* TEXT BLOCK

################

Where does the bug appear (feature/product)?
Cursor IDE
Describe the Bug
When the agent edits a file encoded as UTF-8 with BOM, it silently strips the Byte Order Mark when rewriting the file. This changes the encoding to plain UTF-8 (without BOM), which corrupts projects that depend on BOM-encoded source files.
I’m the maintainer of msaccess-vcs-addin, a popular open-source add-in that builds Microsoft Access databases from source files. The add-in expects UTF-8 BOM-encoded files — if the BOM is missing, the build misinterprets the encoding and the build fails. The repository has hundreds of source files, so even a single stripped BOM can break the entire build.
I’ve attempted to work around this with Cursor rules that instruct the agent to verify the BOM after every edit, plus a PowerShell script to re-insert missing BOMs. Even with these measures, the rules are not consistently followed and builds still get corrupted regularly.
Steps to Reproduce
- Open a repository in Cursor containing files encoded as UTF-8 with BOM.
- Use the agent to edit one of these files.
- After the edit, inspect the file encoding (e.g., check the first three bytes for the BOM signature
EF BB BFusing a hex editor, or run Format-Hex -Path .\file.txt -Count 3 in PowerShell). - Observe that the BOM has been stripped — the file is now plain UTF-8.
Expected Behavior
Cursor should detect the file’s original encoding (including the presence of a BOM) before making edits, and preserve that encoding when writing the file back to disk. Edits should change only the content the agent was asked to modify, not the file encoding.
Operating System
Windows 10/11
Version Information
Version: 2.4.31 (user setup)
VSCode Version: 1.105.1
Commit: 3578107fdf149b00059ddad37048220e41681000
Date: 2026-02-08T07:42:24.999Z
Build Type: Stable
Release Track: Default
Electron: 39.2.7
Chromium: 142.0.7444.235
Node.js: 22.21.1
V8: 14.2.231.21-electron.0
OS: Windows_NT x64 10.0.26100
For AI issues: which model did you use?
Opus 4.5, Compose-1, (and others) It does not seem to matter which model you are using.
Additional Information
This likely affects any encoding-sensitive workflow on Windows, not just BOM. The suggested fix is straightforward: before writing a file, read and record its original encoding; after applying edits, write it back with the same encoding. This is standard behavior for any editor and would also address potential issues with other encodings (UTF-16, Latin-1, etc.).
Does this stop you from using Cursor
Sometimes - I can sometimes use Cursor

################

* DATA UNDER STUDY

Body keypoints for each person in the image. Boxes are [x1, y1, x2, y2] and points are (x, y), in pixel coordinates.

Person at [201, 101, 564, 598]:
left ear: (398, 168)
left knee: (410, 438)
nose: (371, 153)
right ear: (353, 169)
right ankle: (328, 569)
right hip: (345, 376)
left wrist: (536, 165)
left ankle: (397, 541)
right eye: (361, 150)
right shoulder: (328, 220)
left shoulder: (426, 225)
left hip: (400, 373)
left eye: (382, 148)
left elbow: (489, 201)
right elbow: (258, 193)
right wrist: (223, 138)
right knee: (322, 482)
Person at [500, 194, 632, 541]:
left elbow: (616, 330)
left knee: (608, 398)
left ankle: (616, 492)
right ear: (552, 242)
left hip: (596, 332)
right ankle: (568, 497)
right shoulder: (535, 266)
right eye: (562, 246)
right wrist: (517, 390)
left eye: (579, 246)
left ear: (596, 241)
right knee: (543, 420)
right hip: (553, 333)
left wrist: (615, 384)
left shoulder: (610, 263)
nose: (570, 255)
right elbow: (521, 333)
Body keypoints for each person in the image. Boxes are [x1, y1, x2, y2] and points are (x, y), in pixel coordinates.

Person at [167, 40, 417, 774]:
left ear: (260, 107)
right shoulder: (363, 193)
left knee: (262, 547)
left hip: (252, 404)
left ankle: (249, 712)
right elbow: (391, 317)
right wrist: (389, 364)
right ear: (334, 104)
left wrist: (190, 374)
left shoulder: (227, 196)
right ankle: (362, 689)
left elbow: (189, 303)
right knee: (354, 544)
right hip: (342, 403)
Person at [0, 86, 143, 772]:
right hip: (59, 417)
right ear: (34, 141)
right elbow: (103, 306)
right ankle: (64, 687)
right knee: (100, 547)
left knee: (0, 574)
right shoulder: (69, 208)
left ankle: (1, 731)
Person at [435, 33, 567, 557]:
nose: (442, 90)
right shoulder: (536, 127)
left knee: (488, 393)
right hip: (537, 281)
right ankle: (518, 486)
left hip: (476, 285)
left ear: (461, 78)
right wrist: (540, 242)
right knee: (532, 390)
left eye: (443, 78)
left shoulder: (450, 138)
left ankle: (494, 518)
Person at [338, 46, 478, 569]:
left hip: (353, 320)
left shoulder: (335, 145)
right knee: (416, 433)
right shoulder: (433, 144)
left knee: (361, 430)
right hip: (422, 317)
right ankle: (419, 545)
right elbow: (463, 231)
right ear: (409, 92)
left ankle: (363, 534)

################

* TASK TO COMPLETE
Rewrite the bug report's passage starting with "I’ve attempted to" and going on through "of these files.", with "PowerShell script" changed to "batch script". The data has no role in this.

* RESPONSE
I’ve attempted to work around this with Cursor rules that instruct the agent to verify the BOM after every edit, plus a batch script to re-insert missing BOMs. Even with these measures, the rules are not consistently followed and builds still get corrupted regularly.
Steps to Reproduce
- Open a repository in Cursor containing files encoded as UTF-8 with BOM.
- Use the agent to edit one of these files.